La Belgique compte sur l'Europe pour vérifier que les fermetures attendues de plusieurs sites européens d'Opel le seront en fonction de critères économiques objectifs. Ce qui n'est pas sûr... D'aucuns soupçonnent en effet l'Allemagne d'avoir en quelque sorte marchandé la sauvegarde de l'emploi en Allemagne - Opel emploie 25 000 personnes outre-Rhin - en échange d'un paquet financier de plusieurs milliards d'euros. Le ministre des Finances allemand a d'ailleurs été très clair à ce sujet: il n'est pas question que ces milliards d'euros servent "pour un plan de fermeture en Allemagne".

Le gouvernement flamand a pris l'initiative de demander à la Commission européenne d'examiner si l'Allemagne n'a pas pris de décisions à caractère protectionniste. Une initiative soutenue par Herman Van Rompuy et son ministre des Finances Didier Reynders. "Il faut éviter que des mesures protectionnistes viennent sauvegarder l'activité dans un pays et la détruire dans l'autre", a souligné ce dernier.
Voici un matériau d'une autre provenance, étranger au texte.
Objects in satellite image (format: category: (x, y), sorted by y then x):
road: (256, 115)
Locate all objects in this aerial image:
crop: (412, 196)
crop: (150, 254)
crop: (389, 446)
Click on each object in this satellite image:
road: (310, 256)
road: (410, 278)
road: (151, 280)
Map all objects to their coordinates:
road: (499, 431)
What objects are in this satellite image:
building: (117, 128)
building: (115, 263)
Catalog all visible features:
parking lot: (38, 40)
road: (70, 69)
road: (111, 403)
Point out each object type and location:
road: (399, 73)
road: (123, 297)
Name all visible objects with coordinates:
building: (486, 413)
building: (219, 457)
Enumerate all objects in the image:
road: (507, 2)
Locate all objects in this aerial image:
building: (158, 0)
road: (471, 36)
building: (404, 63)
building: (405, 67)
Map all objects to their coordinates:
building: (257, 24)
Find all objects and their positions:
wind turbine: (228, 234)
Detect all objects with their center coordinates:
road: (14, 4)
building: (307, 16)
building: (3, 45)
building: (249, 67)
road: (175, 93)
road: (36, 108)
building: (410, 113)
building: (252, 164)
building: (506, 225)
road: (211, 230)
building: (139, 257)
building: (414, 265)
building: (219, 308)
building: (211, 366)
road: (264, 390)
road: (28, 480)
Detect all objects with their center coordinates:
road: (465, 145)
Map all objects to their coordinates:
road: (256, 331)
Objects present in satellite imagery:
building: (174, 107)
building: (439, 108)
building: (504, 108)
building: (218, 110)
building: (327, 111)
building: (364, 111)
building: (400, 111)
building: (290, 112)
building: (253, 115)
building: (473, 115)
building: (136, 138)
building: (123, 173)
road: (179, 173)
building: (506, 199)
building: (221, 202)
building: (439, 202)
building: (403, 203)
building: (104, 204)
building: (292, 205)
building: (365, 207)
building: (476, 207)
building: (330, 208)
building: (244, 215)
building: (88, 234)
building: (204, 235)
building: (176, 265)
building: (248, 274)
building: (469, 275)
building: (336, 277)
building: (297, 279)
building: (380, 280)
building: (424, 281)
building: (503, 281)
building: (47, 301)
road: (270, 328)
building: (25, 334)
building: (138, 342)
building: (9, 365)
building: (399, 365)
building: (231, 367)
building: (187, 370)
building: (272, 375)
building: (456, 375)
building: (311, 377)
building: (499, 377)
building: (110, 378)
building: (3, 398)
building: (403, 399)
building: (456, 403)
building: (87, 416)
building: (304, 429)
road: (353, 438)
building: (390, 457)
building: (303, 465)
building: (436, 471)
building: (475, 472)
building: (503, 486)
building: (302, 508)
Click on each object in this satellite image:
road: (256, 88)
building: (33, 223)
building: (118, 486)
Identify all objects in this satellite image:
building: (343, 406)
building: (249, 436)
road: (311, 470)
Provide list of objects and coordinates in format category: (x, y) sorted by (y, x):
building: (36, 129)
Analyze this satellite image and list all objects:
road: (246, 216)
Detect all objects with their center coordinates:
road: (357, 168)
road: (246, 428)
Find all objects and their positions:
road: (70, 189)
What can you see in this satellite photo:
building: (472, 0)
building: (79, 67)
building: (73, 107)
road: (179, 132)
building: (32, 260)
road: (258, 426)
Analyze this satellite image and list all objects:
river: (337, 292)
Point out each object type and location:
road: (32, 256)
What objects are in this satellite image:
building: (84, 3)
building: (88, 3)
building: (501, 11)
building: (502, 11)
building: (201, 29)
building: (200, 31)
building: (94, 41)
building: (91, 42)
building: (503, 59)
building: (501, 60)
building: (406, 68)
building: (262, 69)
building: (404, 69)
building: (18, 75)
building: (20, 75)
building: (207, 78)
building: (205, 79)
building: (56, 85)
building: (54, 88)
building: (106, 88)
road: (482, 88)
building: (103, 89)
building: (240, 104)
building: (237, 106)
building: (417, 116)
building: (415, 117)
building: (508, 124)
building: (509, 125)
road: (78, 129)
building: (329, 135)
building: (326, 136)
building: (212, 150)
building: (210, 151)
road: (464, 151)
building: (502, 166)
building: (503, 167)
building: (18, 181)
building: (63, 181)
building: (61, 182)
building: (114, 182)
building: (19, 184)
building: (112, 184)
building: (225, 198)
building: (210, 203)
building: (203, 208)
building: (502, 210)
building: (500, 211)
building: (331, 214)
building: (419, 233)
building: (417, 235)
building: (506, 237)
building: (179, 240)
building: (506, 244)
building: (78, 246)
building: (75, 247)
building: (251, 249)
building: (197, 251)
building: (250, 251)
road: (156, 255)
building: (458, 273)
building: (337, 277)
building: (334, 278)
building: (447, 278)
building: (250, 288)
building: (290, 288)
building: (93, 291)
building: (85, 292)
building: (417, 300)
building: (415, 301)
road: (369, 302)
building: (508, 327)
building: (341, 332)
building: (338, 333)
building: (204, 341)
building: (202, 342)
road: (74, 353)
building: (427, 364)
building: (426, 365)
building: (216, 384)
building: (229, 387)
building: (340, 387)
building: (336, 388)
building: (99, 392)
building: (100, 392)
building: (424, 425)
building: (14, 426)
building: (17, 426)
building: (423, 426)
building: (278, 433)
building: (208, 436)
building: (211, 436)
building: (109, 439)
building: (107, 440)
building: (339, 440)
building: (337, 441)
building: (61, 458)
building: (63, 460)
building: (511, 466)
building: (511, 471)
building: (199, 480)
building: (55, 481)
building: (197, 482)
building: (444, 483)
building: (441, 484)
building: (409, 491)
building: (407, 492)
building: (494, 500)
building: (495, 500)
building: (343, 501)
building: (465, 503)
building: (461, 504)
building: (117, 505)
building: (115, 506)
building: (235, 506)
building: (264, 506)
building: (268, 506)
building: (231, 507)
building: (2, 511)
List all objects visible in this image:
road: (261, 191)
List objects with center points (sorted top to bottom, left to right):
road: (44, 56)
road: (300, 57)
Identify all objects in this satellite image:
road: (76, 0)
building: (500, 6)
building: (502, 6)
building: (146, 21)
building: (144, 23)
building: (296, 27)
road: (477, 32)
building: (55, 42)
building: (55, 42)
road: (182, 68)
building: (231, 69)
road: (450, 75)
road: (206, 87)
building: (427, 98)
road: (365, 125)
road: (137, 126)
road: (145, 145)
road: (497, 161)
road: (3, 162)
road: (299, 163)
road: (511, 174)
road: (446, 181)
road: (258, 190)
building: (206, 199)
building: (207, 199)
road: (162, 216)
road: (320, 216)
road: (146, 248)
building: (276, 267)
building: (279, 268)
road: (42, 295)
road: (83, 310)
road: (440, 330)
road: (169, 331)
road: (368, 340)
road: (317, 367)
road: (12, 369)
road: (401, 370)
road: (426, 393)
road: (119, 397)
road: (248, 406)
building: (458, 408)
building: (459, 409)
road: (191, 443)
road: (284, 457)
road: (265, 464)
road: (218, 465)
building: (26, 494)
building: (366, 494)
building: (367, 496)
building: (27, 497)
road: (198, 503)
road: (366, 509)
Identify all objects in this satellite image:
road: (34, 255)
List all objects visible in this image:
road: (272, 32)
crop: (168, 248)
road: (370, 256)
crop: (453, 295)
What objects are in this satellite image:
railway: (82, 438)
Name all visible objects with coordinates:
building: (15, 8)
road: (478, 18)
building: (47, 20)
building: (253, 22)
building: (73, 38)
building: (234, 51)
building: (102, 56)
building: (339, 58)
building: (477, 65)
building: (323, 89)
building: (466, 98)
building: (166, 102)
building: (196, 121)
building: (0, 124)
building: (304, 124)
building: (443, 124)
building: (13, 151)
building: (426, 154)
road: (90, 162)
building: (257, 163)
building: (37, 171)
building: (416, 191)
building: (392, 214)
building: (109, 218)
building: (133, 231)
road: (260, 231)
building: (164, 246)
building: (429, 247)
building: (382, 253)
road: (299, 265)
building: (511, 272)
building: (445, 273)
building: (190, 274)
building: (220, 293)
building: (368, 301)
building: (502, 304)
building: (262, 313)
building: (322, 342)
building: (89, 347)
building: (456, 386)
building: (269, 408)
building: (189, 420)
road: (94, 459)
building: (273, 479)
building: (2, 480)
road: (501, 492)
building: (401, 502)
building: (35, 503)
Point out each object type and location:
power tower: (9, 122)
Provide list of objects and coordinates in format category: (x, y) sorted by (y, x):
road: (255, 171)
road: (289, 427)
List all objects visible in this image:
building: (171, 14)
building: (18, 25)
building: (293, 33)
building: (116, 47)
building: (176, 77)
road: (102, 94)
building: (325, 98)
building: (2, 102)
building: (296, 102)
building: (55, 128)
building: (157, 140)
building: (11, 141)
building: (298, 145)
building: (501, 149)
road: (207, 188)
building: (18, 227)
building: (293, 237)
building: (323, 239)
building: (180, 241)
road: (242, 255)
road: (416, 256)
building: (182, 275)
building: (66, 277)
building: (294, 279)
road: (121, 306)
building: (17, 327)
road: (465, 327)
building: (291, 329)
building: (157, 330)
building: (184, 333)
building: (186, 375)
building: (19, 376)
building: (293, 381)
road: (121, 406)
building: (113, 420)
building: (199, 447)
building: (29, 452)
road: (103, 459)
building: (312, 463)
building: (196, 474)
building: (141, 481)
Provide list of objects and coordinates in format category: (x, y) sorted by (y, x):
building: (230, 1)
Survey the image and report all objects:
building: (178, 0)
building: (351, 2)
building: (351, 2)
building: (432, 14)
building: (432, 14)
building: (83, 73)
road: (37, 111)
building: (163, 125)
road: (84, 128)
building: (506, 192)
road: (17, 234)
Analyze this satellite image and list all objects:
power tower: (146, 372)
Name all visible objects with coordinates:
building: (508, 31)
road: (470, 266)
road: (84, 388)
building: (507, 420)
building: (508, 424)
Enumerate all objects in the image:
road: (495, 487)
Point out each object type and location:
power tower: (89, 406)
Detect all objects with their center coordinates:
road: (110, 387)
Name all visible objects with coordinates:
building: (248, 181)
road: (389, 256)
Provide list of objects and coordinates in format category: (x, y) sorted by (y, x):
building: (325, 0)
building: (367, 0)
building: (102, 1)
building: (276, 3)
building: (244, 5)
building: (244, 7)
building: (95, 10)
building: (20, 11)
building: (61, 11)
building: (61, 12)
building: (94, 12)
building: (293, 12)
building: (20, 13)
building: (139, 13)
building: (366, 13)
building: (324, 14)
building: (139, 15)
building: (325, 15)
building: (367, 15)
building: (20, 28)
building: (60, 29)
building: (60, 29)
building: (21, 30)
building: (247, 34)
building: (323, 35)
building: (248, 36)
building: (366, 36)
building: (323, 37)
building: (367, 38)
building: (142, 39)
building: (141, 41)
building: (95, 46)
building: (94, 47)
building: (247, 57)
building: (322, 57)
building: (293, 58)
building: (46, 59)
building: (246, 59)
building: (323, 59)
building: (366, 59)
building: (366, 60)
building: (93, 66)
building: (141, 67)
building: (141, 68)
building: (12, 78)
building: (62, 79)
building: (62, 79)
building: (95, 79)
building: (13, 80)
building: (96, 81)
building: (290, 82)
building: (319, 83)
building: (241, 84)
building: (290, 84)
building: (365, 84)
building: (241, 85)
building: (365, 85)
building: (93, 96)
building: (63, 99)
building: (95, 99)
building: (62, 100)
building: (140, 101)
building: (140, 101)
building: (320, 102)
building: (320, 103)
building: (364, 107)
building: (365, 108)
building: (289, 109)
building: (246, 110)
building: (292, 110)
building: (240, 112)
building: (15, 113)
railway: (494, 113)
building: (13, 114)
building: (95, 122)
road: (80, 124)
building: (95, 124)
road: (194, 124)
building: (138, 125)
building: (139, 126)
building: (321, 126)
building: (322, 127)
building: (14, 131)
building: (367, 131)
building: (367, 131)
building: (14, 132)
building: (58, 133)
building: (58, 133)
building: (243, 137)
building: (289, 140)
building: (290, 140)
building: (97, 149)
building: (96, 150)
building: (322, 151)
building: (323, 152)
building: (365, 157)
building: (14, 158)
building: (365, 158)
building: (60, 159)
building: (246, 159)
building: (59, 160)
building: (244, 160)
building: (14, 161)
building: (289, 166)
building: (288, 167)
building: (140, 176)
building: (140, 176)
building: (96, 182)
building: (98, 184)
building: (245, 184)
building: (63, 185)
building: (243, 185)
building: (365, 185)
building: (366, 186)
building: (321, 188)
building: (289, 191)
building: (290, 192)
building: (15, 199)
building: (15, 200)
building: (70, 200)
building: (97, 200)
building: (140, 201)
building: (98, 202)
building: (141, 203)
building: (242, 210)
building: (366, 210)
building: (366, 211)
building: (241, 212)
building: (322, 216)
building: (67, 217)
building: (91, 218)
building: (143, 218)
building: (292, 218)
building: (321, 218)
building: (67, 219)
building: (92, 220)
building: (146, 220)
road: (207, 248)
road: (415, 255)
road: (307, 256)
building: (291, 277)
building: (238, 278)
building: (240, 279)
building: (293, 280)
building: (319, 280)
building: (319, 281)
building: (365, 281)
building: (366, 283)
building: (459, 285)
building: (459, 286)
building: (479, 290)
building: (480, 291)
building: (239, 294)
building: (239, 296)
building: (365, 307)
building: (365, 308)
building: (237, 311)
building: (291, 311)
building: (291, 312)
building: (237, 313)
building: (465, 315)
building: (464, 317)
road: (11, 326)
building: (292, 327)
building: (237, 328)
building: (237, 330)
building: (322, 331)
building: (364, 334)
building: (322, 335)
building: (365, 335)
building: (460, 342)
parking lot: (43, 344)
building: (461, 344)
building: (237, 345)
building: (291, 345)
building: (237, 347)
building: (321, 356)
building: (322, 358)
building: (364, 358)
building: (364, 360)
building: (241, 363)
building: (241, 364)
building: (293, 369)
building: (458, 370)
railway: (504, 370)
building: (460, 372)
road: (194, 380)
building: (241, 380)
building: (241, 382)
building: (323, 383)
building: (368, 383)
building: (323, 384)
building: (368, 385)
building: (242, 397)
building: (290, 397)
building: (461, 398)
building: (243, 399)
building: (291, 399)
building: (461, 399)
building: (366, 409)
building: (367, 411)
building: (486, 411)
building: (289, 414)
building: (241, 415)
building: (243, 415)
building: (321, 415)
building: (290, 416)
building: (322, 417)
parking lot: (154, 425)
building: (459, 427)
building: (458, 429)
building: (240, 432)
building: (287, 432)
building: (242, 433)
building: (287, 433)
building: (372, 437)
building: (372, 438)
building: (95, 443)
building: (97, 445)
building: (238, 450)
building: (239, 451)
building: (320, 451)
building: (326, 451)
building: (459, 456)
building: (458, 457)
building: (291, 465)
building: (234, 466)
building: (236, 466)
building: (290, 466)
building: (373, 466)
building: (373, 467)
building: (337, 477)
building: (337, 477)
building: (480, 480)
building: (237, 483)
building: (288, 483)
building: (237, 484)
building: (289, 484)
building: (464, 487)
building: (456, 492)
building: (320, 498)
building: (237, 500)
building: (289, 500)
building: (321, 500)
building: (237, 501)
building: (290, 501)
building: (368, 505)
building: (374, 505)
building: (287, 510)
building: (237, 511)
Le ministre-président flamand Kris Peeters doit rencontrer lundi le Commissaire européen à l'Industrie, Günther Verheugen. "Toute aide financière potentielle des autorités publiques doit être totalement compatible avec les règles de l'UE", a rappelé dès vendredi le porte-parole de la Commission, Johannes Laitenberger. "En particulier, les aides publiques ne peuvent pas être soumises à des conditions supplémentaires, non économiques, concernant la localisation des investissements et/ou la distribution géographique des mesures de restructurations", a-t-il ajouté.

L'ancien Premier ministre Guy Verhofstadt "exige", quant à lui, de la Commission européenne "qu'elle lance une enquête pour vérifier que toutes les règles ont bien été suivies". En sa qualité de président du groupe libéral au Parlement européen, il compte mettre à l'ordre du jour un débat sur ce dossier.

Quant aux principaux intéressés, ils ne semblent plus se faire trop d'illusions. Mais pas question, pour l'instant, de partir en grève. "Ce n'est vraiment pas le moment de lancer des actions. Sinon, c'est clair qu'Anvers va immédiatement fermer ses portes", a expliqué Luc Van Grinsven, représentant de la CSC. En signe de solidarité, les syndicats européens d'Opel doivent en tout cas se réunir le 23 septembre à Anvers pour préparer les négociations avec Magna.